RAID 0: trades data reliability for raw performance. Data is spread (striped) through all drives so any drive damaged/removed will result in loss/corruption of data on the entire system.
RAID 1: trades capacity for redundancy. Same data on both drives. Read performance may be improved.
RAID 5: Data is striped but include a parity block. Parity allows for data recovery in the case on a single drive failure. Performance is improved but not as much as RAID 0. Redundancy is provided by the parity bit but not to the point of a full mirror copy like RAID 1.
RAID 10: combination of RAID 1 and RAID 0, mirrored copies of stripped data. Allows for the performance of RAID 0 with data redundancy.

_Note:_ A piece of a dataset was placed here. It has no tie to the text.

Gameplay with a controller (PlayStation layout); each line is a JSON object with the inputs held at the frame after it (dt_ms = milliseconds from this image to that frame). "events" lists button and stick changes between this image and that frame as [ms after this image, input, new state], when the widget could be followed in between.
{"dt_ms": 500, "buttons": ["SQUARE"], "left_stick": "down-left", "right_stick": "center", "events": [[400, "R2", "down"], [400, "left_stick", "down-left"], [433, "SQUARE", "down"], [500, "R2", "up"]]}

Going from one RAID to another will require re installations because the data is stored differently. The only exception might be RAID 0 to RAID 10 since I can see it just mirroring your RAID 0 data to a second set of drives. I don't know personally and have no clue if there's a RAID controller that actually lets you do that, but it seems plausible in theory.

I imagine what you meant by backup is more just redundancy. A lot of people might use the term interchangeably but redundancy is not the same as backup as explained by the previous posts already. Writing the wrong data (viruses, corruption, etc) or deleting the wrong data are just examples of some common things that are not protected by redundancy.

Now as for whether it's worth it. Sure, if money was no issue and you want the absolute fastest possible configuration. For the vast majority of people, the benefits are not worth the costs. I and many others would argue that the SSD isn't anywhere close to being the bottleneck for your load times so there's certainly no need to RAID it. But hey, I'm also someone that doesn't think even going NVMe over SATA is worth the cost for gaming purposes.